As I was waiting for my car oil change to get done, I started reading one of the better articles written on the topic of global climate changed caused by CO2. I read this article in the Nature Conservancy magazine. One of my new year resolutions is to read all the amazing magazines lying around the house..so we are off to a good start here.
We all know that lack of trees caused worldwide by massive deforestation (cutting of forests) is a major cause of increased carbon gases in the atmosphere (aka GHGs- green house gases). It’s therefore simple logic that planting of trees should reverse this huge problem. Forest protection is now seen as one of the most powerful and cost-effective tools we have to combat climate change,
Some interesting statistics:
1. 32 million acres of woodland are cleared each year.

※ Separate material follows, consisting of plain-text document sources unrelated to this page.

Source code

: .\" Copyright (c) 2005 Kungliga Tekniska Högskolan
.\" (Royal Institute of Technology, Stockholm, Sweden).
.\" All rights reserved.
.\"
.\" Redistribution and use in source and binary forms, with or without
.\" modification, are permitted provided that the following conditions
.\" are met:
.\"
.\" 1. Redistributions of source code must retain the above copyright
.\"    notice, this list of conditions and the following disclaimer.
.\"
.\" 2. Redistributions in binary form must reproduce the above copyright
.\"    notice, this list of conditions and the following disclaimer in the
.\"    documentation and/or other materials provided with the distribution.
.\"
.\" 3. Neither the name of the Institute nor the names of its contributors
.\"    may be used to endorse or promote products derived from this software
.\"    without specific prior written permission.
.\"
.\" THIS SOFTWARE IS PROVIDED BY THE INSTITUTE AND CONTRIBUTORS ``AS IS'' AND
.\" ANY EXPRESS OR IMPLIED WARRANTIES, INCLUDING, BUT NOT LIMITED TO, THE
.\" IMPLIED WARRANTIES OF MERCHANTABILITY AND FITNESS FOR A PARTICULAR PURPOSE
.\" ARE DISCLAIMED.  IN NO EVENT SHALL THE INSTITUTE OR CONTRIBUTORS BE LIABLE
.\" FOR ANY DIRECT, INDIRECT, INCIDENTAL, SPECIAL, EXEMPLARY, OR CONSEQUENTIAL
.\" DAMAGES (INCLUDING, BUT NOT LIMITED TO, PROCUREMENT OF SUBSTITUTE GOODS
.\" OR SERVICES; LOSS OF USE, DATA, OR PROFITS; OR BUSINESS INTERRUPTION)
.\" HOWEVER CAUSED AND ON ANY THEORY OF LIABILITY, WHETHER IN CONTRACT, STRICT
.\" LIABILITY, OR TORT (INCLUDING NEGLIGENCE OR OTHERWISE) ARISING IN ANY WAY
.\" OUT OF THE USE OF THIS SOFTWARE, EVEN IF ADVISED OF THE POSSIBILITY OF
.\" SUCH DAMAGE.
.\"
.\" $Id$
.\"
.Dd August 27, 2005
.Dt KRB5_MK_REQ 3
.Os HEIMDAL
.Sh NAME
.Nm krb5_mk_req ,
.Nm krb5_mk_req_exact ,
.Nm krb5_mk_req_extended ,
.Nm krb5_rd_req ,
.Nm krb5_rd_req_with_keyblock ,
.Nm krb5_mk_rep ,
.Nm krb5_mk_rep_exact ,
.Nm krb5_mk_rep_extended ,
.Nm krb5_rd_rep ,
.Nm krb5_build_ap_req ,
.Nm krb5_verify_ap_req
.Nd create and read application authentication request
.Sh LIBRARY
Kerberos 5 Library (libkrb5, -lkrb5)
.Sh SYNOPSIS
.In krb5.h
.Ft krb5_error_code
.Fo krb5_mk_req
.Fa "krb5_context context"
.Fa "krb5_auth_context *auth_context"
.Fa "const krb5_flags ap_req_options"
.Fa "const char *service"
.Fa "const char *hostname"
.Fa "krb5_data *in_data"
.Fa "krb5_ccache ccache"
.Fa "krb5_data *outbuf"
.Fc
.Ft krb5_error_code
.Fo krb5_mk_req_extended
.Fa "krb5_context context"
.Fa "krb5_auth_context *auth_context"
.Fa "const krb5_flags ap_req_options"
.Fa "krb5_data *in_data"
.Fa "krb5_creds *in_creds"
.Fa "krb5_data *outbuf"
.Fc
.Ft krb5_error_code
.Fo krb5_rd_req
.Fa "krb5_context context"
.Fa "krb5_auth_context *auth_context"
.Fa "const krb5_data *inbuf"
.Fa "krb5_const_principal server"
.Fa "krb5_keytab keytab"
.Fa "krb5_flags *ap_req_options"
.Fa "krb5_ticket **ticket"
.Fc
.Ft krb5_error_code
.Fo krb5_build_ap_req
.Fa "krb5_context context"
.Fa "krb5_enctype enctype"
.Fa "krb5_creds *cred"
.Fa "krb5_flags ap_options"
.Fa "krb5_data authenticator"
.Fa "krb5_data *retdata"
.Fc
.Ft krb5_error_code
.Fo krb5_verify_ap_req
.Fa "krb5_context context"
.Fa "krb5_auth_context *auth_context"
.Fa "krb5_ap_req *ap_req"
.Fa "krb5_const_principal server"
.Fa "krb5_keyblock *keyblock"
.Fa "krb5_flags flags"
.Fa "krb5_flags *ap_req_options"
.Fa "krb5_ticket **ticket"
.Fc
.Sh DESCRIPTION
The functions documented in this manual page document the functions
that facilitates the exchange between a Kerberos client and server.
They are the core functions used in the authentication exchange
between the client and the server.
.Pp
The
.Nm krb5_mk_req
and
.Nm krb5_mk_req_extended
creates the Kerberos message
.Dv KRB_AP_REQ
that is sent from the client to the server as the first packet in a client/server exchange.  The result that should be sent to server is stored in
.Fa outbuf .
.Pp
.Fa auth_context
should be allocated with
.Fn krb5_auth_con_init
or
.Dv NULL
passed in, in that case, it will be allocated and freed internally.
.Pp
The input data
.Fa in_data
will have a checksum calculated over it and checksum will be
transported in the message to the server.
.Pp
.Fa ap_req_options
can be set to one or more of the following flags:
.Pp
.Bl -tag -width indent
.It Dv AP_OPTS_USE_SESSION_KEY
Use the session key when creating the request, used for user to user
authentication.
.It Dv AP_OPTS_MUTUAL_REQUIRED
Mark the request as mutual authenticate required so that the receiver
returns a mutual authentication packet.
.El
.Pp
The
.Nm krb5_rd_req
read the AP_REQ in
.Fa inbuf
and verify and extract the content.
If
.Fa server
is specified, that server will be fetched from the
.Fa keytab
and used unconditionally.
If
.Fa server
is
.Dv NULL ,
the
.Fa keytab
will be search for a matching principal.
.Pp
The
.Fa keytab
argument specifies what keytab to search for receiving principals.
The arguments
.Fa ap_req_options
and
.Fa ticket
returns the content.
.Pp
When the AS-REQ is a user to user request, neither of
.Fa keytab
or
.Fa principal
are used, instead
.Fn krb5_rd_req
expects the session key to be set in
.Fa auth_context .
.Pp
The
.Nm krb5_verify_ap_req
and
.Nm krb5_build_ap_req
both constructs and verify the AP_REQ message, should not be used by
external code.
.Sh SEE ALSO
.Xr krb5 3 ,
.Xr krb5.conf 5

2. Tropical forests alone absorb nearly one-fifth of the annual emissions of CO2
3. Logging and forest loss account for 17 percent of the emissions responsible for climate change — more than from all the planes, trains and automobiles on Earth.
4. Price of an offset in the US-A company can purchase a credit for a metric ton (2,200 pounds) of CO2 for about 25 cents.
5.The cost of burning a gallon of gasoline in a car, which releases about 19 pounds of CO2 into the atmosphere is $3.50 (nat. avg)6. Each tree, each blade of grass is about half carbon. The total carbon stored in all of the forests in the world together adds up to about 1 trillion tons—about 1.5 times the amount found in the atmosphere.
7. 32 million acres of forest worldwide are cleared each year — an astonishing acre per second
My version of some oft heard terms:
1. Carbon Sequestration: A technique for the long-term storage of carbon dioxide or other forms of carbon, for the mitigation of global warming. Carbon dioxide is usually captured from the atmosphere through biological, chemical or physical processes.
2. Climate treaty: World leaders met in Copenhagen in Dec 09 to design a new international climate treaty to replace the provisions of the Kyoto Protocol that expire in 2012.
3. Carbon trading via offsets: It is one of the ways countries can meet their obligations under the Kyoto Protocol to reduce carbon emissions and thereby mitigate global warming. If a company releases too much CO2 into the air they can pay for that by buying carbon offsets from the government or another company that hasn’t used up it’s share of CO2.
Experiment conducted in Bolivia by nature conservancy:
They first solved the equation that Xtrees = Ytons carbon.
The amount of carbon the project was preventing from being released to the atmosphere was 5.8 million metric tons of CO2 over 30 years. “That’s the equivalent of taking more than a million cars off the road for a year.
Next they calculated Ytons carbon = Z$ saved
The money companies pay for the carbon offsets goes towards conservation efforts. For example, Pacific Gas & Electric Co. (PG&E), a large utility company based in California, has agreed to purchase 200,000 metric tons of carbon offsets as part of its ClimateSmart program. The Conservation Fund will receive more than $2 million from the company’s program, which is voluntarily funded by utility ratepayers. Carbon is helping fix the forest.
And the last part of the puzzle was calculating YTons Carbon = N Local Jobs
Nations might be more willing to protect forests and slow emissions rates when there are financial incentives to do so.